◆ **WHAT TO DO**: Repeat the listing exactly, line by line, and leave the pictures behind.

◆ **EXERCISE MATERIAL**:
:::::

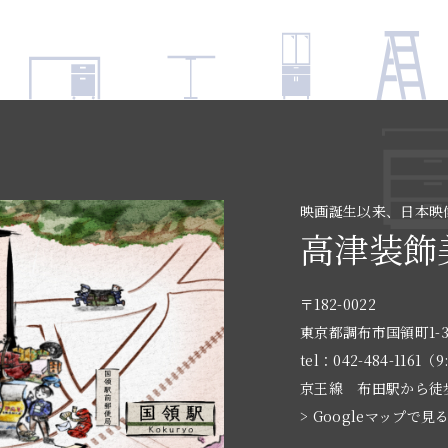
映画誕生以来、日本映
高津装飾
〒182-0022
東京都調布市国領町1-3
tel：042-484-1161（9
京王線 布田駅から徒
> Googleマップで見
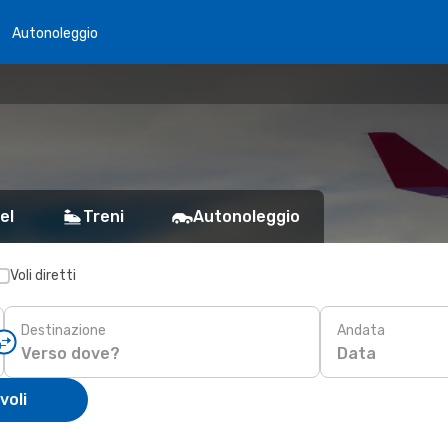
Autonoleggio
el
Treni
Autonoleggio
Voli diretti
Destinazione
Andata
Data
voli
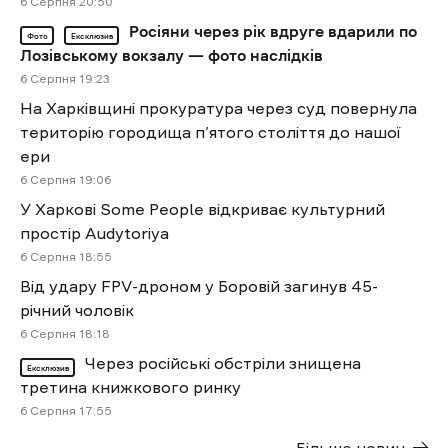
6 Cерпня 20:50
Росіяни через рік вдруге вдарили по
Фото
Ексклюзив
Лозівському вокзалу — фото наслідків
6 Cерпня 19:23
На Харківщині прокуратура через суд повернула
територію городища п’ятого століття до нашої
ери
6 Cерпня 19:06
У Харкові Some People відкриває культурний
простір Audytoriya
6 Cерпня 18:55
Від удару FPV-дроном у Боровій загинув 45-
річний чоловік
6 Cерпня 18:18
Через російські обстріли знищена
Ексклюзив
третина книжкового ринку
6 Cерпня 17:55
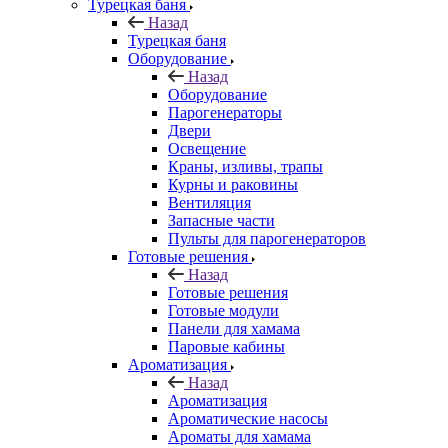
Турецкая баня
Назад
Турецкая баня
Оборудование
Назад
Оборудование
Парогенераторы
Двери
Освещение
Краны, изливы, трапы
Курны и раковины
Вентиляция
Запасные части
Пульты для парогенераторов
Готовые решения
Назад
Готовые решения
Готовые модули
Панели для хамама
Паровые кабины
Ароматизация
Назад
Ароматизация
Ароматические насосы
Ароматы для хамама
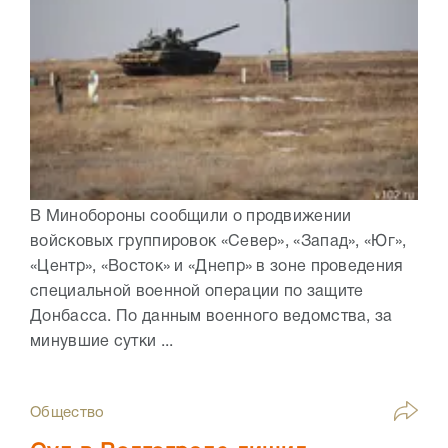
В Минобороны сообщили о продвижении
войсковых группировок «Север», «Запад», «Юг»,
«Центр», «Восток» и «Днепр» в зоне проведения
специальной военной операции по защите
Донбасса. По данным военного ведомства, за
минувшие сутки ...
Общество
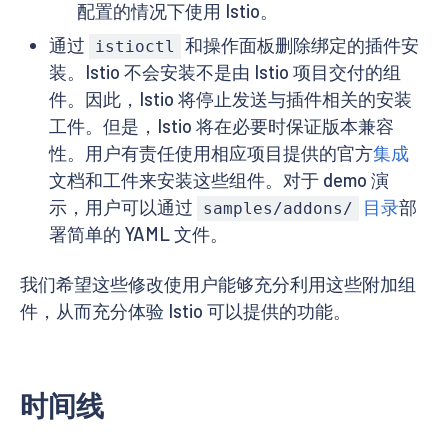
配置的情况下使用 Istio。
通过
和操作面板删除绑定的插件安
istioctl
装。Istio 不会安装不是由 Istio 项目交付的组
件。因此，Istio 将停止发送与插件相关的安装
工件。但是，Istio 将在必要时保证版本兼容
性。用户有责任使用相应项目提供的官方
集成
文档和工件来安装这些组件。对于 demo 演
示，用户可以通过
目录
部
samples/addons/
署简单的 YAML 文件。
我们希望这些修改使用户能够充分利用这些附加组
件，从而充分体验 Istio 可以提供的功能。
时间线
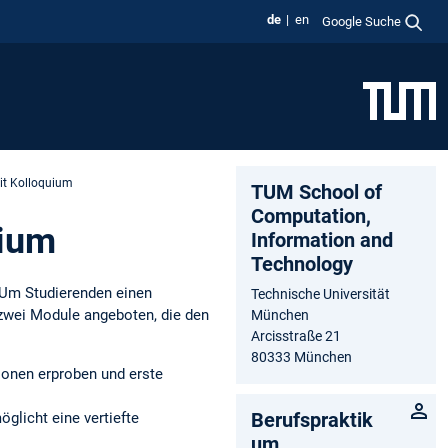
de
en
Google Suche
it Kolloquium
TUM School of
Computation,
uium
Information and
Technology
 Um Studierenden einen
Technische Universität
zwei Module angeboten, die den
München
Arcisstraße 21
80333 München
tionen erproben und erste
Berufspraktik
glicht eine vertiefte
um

:::::

◆ **RESPONSE BELOW**:
映画誕生以来、日本映
高津装飾
〒182-0022
東京都調布市国領町1-3
tel：042-484-1161（9
京王線 布田駅から徒
> Googleマップで見
Autonoleggio
el
Treni
Autonoleggio
Voli diretti
Destinazione
Andata
Data
voli
6 Cерпня 20:50
Росіяни через рік вдруге вдарили по
Фото
Ексклюзив
Лозівському вокзалу — фото наслідків
6 Cерпня 19:23
На Харківщині прокуратура через суд повернула
територію городища п’ятого століття до нашої
ери
6 Cерпня 19:06
У Харкові Some People відкриває культурний
простір Audytoriya
6 Cерпня 18:55
Від удару FPV-дроном у Боровій загинув 45-
річний чоловік
6 Cерпня 18:18
Через російські обстріли знищена
Ексклюзив
третина книжкового ринку
6 Cерпня 17:55
Турецкая баня
Назад
Турецкая баня
Оборудование
Назад
Оборудование
Парогенераторы
Двери
Освещение
Краны, изливы, трапы
Курны и раковины
Вентиляция
Запасные части
Пульты для парогенераторов
Готовые решения
Назад
Готовые решения
Готовые модули
Панели для хамама
Паровые кабины
Ароматизация
Назад
Ароматизация
Ароматические насосы
Ароматы для хамама
В Минобороны сообщили о продвижении
войсковых группировок «Север», «Запад», «Юг»,
«Центр», «Восток» и «Днепр» в зоне проведения
специальной военной операции по защите
Донбасса. По данным военного ведомства, за
минувшие сутки ...
Общество
配置的情况下使用 Istio。
通过
和操作面板删除绑定的插件安
istioctl
装。Istio 不会安装不是由 Istio 项目交付的组
件。因此，Istio 将停止发送与插件相关的安装
工件。但是，Istio 将在必要时保证版本兼容
性。用户有责任使用相应项目提供的官方
集成
文档和工件来安装这些组件。对于 demo 演
示，用户可以通过
目录
部
samples/addons/
署简单的 YAML 文件。
我们希望这些修改使用户能够充分利用这些附加组
件，从而充分体验 Istio 可以提供的功能。
时间线
de
en
Google Suche
it Kolloquium
TUM School of
Computation,
uium
Information and
Technology
 Um Studierenden einen
Technische Universität
zwei Module angeboten, die den
München
Arcisstraße 21
80333 München
tionen erproben und erste
Berufspraktik
glicht eine vertiefte
um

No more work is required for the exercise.